• [Short problem a]
In the forum thread below, where did the Thanksgiving group decide to stay once Old Mill Stream was booked?
:::
# Holiday Hoot "n" Nanny



## wdwtiger (Aug 16, 2007)

I hope we can get together for a last bash at the Mill Stream Camp Ground Like we did Last year !!! Dutch Wonderland and all the outlets.. Also Nobody made reservations for next year at Spring Gulch for the 2009 Ralley, should we have reserved before we left ? Please advise on what we are doing??And if anyone has any Interest in any of this Please let Me Know?? 
Wdwtiger & Family


----------



## prevish gang (Mar 19, 2006)

We are doing a get together at King's Dominion the weekend prior to Halloween. PM me for details. We were going to do something in DC in November but schedules got jammed up so instead some of us are getting together for Thanksgiving near Lancaster. Old Mill Stream was booked, so we are going to be at Shady Grove in Denver and do the lights in Hershey on Thanksgiving weekend. If you are going to be with family for TG, join us for Fri-Sun. You will be close to the Reading outlets too for your Christmas shopping if you are into the Black Friday shopping day.

Darlene


----------



## roo camper (Sep 17, 2008)

We are in York Pa and are not familiar with a lot of Campgrounds would you recommend the Old Mill Stream campground? We have a 3 and 5 year old and Dutch wonderland seems like a good pick. Spring Gulch looks nice and I am looking forward to going there next year. If you have any other local recommendations I would like to hear them as well.

Thanks


----------



## prevish gang (Mar 19, 2006)

roo camper said:


> We are in York Pa and are not familiar with a lot of Campgrounds would you recommend the Old Mill Stream campground? We have a 3 and 5 year old and Dutch wonderland seems like a good pick. Spring Gulch looks nice and I am looking forward to going there next year. If you have any other local recommendations I would like to hear them as well.
:::
• [Short problem b]
Show each line in the rows that contains the string "author".

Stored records
:::
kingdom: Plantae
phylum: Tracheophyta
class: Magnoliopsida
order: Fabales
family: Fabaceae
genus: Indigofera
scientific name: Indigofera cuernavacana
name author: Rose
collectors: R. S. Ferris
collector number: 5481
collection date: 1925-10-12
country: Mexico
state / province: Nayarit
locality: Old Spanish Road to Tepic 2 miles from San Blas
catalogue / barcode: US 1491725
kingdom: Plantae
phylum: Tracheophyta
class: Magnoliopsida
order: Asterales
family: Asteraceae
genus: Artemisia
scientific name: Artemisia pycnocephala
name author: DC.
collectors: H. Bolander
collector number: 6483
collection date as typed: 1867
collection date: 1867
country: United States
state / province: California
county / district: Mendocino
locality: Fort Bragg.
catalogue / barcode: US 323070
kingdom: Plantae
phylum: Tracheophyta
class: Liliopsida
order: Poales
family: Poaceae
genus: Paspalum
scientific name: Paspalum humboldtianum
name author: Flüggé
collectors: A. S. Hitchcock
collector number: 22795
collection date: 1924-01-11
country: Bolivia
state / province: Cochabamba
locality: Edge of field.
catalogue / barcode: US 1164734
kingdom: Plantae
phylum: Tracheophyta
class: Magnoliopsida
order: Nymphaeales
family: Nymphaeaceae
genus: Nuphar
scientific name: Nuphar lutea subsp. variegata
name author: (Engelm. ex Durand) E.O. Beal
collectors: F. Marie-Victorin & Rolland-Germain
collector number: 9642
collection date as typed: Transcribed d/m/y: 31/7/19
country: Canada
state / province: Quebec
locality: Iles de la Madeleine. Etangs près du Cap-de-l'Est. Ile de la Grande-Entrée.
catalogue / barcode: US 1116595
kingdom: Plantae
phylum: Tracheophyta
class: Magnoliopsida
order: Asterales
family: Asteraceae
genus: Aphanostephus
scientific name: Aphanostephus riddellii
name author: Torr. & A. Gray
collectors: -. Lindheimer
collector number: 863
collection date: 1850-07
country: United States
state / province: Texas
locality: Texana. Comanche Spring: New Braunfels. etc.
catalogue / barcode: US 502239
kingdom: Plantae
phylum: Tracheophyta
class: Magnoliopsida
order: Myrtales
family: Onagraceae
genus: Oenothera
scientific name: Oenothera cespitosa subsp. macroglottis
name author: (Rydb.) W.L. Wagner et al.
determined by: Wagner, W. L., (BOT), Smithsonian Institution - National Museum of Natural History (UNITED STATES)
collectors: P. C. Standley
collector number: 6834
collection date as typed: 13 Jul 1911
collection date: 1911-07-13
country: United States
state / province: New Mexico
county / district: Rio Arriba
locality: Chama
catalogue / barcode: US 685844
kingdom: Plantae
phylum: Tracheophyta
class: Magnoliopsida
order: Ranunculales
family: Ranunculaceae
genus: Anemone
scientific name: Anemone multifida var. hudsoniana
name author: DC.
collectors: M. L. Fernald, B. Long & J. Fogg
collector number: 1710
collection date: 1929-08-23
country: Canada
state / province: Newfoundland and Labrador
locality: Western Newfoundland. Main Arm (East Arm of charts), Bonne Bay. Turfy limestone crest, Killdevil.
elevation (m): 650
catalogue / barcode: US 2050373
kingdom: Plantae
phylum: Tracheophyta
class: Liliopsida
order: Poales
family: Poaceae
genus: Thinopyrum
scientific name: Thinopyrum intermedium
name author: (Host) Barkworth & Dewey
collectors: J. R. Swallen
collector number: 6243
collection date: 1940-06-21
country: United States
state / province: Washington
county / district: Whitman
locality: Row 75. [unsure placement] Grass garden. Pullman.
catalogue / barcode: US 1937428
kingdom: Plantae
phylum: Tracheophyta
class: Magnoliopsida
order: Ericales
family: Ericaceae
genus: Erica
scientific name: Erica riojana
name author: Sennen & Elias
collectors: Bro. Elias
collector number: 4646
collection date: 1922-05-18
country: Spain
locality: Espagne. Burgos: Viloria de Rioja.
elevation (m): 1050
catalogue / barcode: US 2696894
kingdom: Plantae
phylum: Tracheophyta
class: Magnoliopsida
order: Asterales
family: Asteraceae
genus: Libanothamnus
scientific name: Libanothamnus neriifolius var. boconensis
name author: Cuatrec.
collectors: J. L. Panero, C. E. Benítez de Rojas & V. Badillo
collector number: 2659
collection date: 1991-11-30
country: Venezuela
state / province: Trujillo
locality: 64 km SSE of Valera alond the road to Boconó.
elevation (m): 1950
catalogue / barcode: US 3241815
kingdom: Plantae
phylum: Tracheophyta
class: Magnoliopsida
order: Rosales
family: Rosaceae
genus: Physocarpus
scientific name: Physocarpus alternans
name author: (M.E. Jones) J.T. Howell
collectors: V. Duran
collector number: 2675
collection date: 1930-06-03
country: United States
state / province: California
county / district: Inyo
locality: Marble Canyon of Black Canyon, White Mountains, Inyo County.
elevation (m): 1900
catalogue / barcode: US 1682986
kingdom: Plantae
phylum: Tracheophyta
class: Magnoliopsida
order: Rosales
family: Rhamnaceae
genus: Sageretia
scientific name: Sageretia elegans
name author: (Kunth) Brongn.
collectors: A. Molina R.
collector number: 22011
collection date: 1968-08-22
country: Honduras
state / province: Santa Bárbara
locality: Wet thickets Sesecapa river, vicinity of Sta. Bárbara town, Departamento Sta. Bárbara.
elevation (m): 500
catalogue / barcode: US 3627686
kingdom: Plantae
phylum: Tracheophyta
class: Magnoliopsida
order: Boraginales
:::
• [Task response a]
Shady Grove in Denver.

• [Task response b]
name author: Rose
name author: DC.
name author: Flüggé
name author: (Engelm. ex Durand) E.O. Beal
name author: Torr. & A. Gray
name author: (Rydb.) W.L. Wagner et al.
name author: DC.
name author: (Host) Barkworth & Dewey
name author: Sennen & Elias
name author: Cuatrec.
name author: (M.E. Jones) J.T. Howell
name author: (Kunth) Brongn.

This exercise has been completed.